In the Midst of Life
Mrs Cunningham was continuing:
‘The women had their fun, though, in the hammams.’
‘What’s that?’
‘The public bathhouse; hot, wet and steamy. You lie naked on the stone floor, heated from underneath by wood fires, and a bath attendant throws a bucket of water over you and starts rubbing you with soap and a rough cloth – to stimulate the follicles, they say. But, believe me, that’s not all it stimulates, I can tell you! All those women laughing and massaging each other! What happens in the men’s hammams doesn’t bear thinking of. Crowds of men and boys rubbing each other! Boys from the age of seven or eight –just think. There’s a dandelion there. Look! Try and get it out, will you?’
I had done enough weeding with my grandfather to know how to attack a dandelion.
‘Good girl. You’ve got the root. That’s more than Evelyn could have done.’
She chuckled a throaty laugh.
‘Poor Evelyn. What she needs is a good slide around in a hammam. She’s like a dried up bit of old soap – she needs a good rubbing and lathering in all that steam to soften her up a bit.’
She chuckled again, and I thought of poor Evelyn on the 5.30 from Paddington, returning to her clever and scornful mother and a few hours of guarded conversation and mutual backbiting.

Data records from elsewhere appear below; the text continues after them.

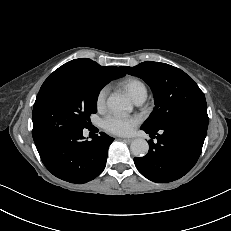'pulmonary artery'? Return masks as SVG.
I'll return each instance as SVG.
<instances>
[{"instance_id":"pulmonary-artery-1","label":"pulmonary artery","mask_w":231,"mask_h":231,"mask_svg":"<svg viewBox=\"0 0 231 231\" xmlns=\"http://www.w3.org/2000/svg\"><path fill=\"white\" fill-rule=\"evenodd\" d=\"M144 100H145L144 98H139V99L135 100V103L137 105H140V104H142L144 102Z\"/></svg>"}]
</instances>
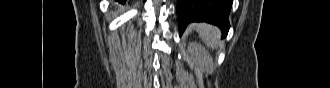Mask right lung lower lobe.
Returning <instances> with one entry per match:
<instances>
[{"instance_id": "right-lung-lower-lobe-1", "label": "right lung lower lobe", "mask_w": 330, "mask_h": 88, "mask_svg": "<svg viewBox=\"0 0 330 88\" xmlns=\"http://www.w3.org/2000/svg\"><path fill=\"white\" fill-rule=\"evenodd\" d=\"M116 1H118L121 4H124L126 2V0H116Z\"/></svg>"}]
</instances>
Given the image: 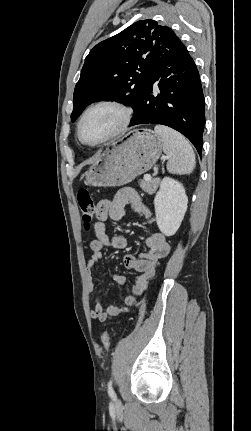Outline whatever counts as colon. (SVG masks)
<instances>
[{
  "label": "colon",
  "instance_id": "1",
  "mask_svg": "<svg viewBox=\"0 0 251 431\" xmlns=\"http://www.w3.org/2000/svg\"><path fill=\"white\" fill-rule=\"evenodd\" d=\"M77 203L80 209L81 217L86 228L96 216V207L94 200L87 189H79L77 192ZM101 343L105 350H108L111 344L110 332L105 331L101 336Z\"/></svg>",
  "mask_w": 251,
  "mask_h": 431
}]
</instances>
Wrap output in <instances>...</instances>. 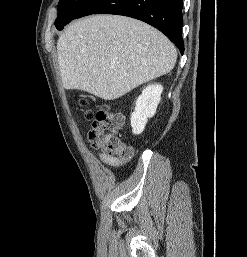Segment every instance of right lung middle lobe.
Instances as JSON below:
<instances>
[{"mask_svg":"<svg viewBox=\"0 0 247 257\" xmlns=\"http://www.w3.org/2000/svg\"><path fill=\"white\" fill-rule=\"evenodd\" d=\"M92 0H60L55 26L59 29L72 21Z\"/></svg>","mask_w":247,"mask_h":257,"instance_id":"1","label":"right lung middle lobe"}]
</instances>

But I liked Mrs Cunningham. It’s funny how you can see real nastiness in some people, especially in their relationships with others, and like them just the same. She was different, and I felt flattered that she seemed to enjoy my company.
She invited me to her house one Saturday afternoon, but when I arrived it was clear that she had forgotten, because she had gone to stay with her son, James, for the weekend, and Evelyn was there alone. I felt embarrassed and said I would go, but Evelyn pressed me to stay.
‘I suppose you’ve been hearing all about the souks and the hammams and the veiled women?’ she said.
‘Yes. Isn’t it fascinating?’
‘It probably is the first time you hear it, but when you get the same old stories over and over again, you can grow tired of them. Has she got to the one about the camel trek across the desert yet?’
‘No.’
‘She will. And the one about the time she wandered into a brothel by mistake?’
‘Wow! A brothel! That’s interesting. What happened?’
‘She’ll tell you. Nothing can be more boring than an old woman who lives constantly in the past.’
‘She’s had an interestinglife.’
‘Yes, but she’s a scorpion when you get to know her. She drove my dear father into the arms of another woman, that’s for sure.’
I began to feel uncomfortable; getting involved in this female feud was something to avoid. I changed the subject.
‘She seems to have a lot of dislike for religion.’
‘Oh yes. She is a very enlightened woman, in that respect. My father was an atheist – or is, perhaps I should say. My brother and I were brought up non-believers. Really, it is the only rational way to think. Religion has had its day. I don’t know that any intelligent person can believe all that nonsense about virgin births and rising from the dead.’
I did not know how to answer. I was very young and impressionable. I had been brought up as a Christian, and had attended Sunday School, which entailed a lot of bible study, but I don’t think I was very committed. To hear this older woman, who was a Cambridge graduate, make such a statement shook me.
‘We are members of the British Humanist Society’ she continued.
‘What’s that?’
‘We believe that men and women are on this earth to do their best for one another, to act with goodness and kindness and justice for the common good. There is no divine intervention – that is just the wishful thinking of weaker minds.’ She glanced at me, and smiled a faintly superior smile. ‘I suppose you were brought up to believe that old business about God the Father, God the Son, etc.?’
‘Well, I suppose I was.’
I hadn’t heard anyone talk like that before, and it disturbed me.
‘Darwin proved conclusively that there is no God who made Man. Mankind has evolved over millions of years from the animal world. It’s all biology, not theology. Man made God from his imagination.’ She laughed derisively. ‘Anyway after the last war, what is there to believe? Nearly two thousand years of Christianity – “love thy neighbour as thyself” – and what did it produce? The German concentration camps.’